**Data excerpt:**

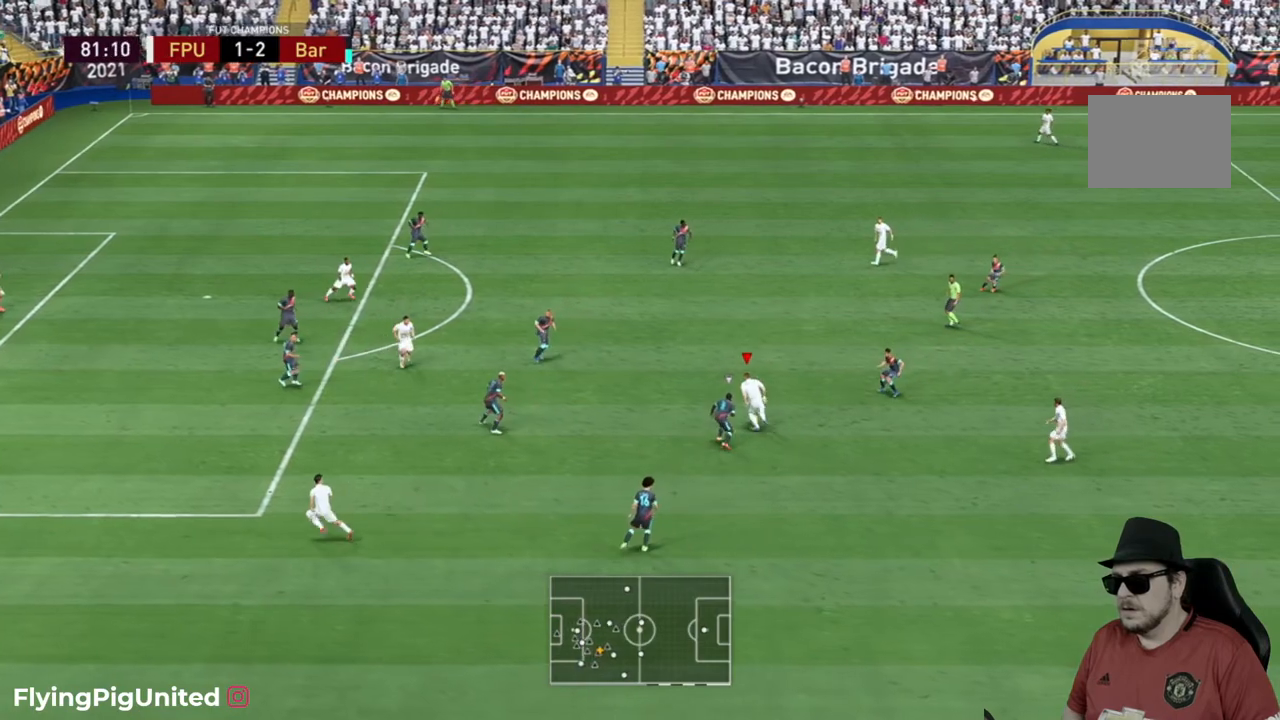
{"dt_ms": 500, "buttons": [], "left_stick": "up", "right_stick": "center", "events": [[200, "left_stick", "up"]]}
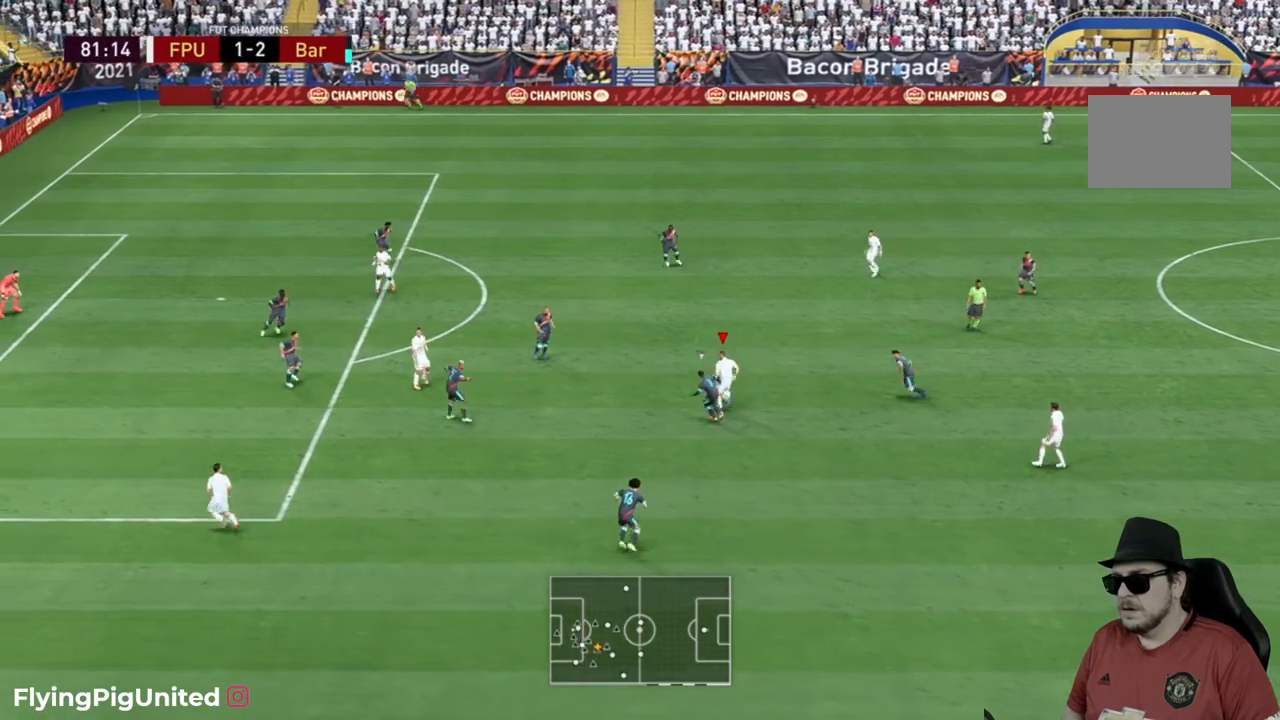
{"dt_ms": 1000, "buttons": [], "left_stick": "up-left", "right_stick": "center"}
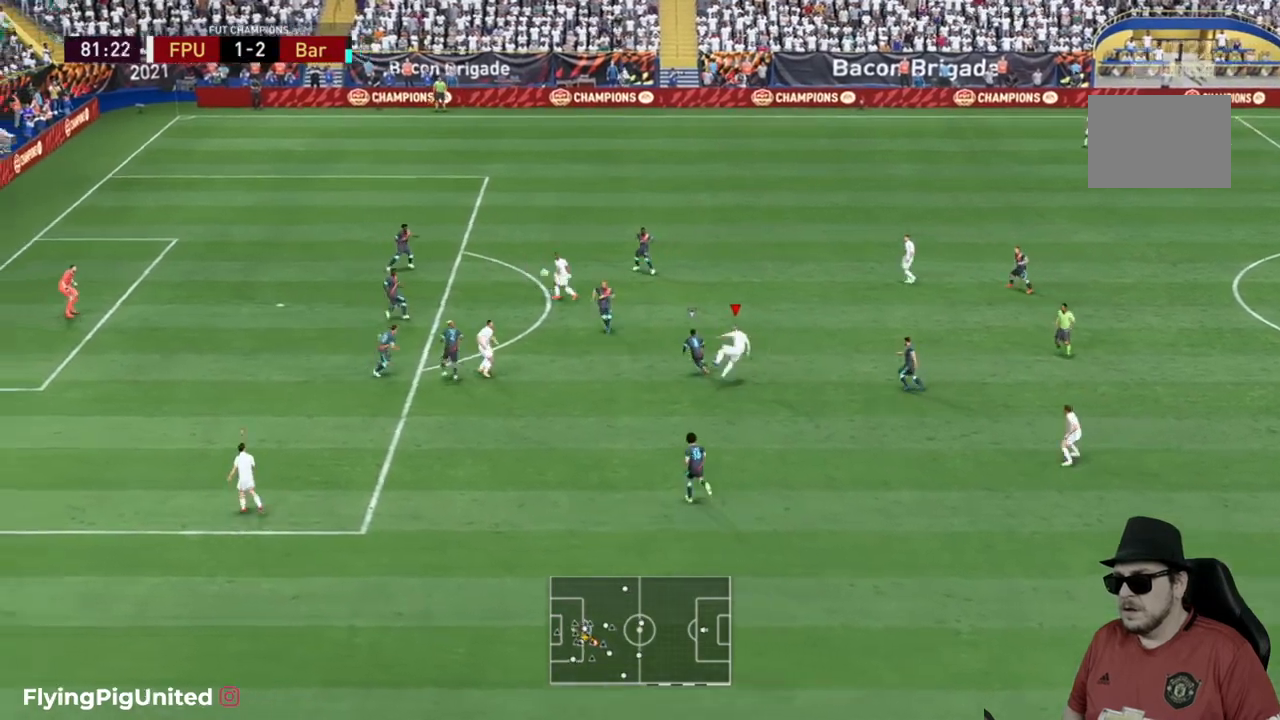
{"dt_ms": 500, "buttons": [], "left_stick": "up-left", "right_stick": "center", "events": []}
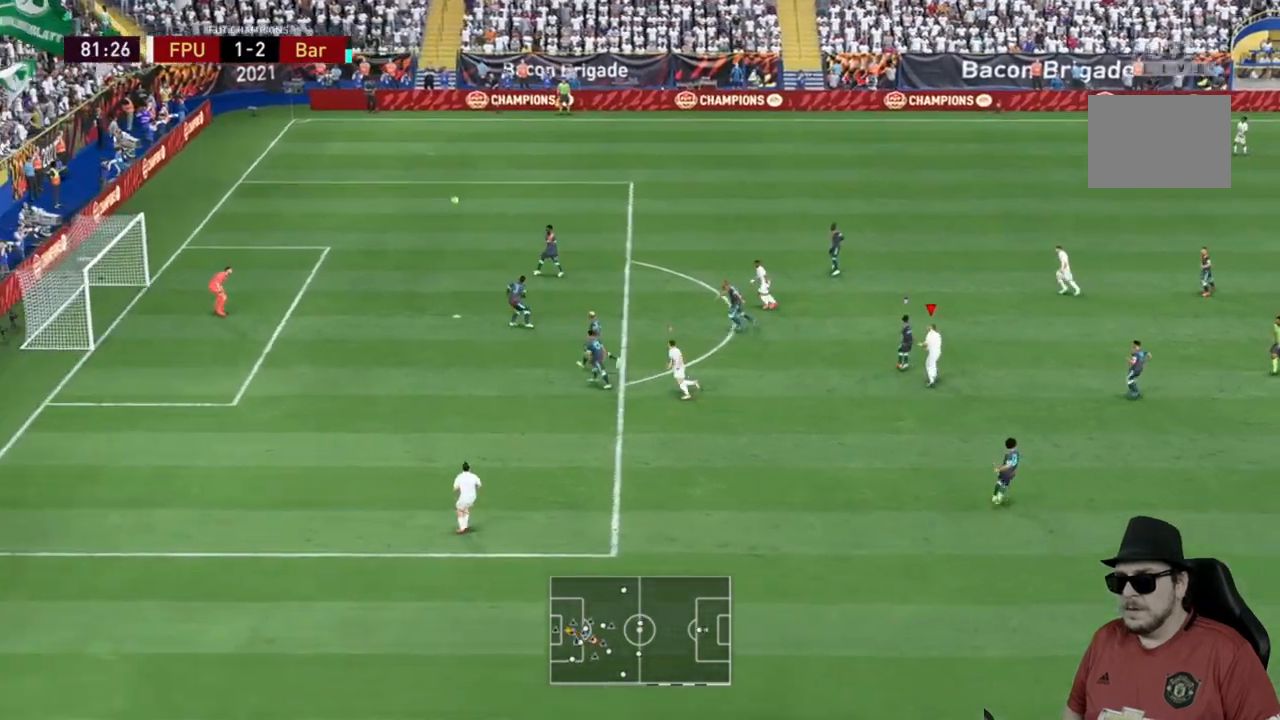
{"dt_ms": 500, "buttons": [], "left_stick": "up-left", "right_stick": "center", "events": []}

**Assignment:** Give back the whole listing as it stands, minus its pictures.

**Task solution:**
{"dt_ms": 500, "buttons": [], "left_stick": "up", "right_stick": "center", "events": [[200, "left_stick", "up"]]}
{"dt_ms": 1000, "buttons": [], "left_stick": "up-left", "right_stick": "center"}
{"dt_ms": 500, "buttons": [], "left_stick": "up-left", "right_stick": "center", "events": []}
{"dt_ms": 500, "buttons": [], "left_stick": "up-left", "right_stick": "center", "events": []}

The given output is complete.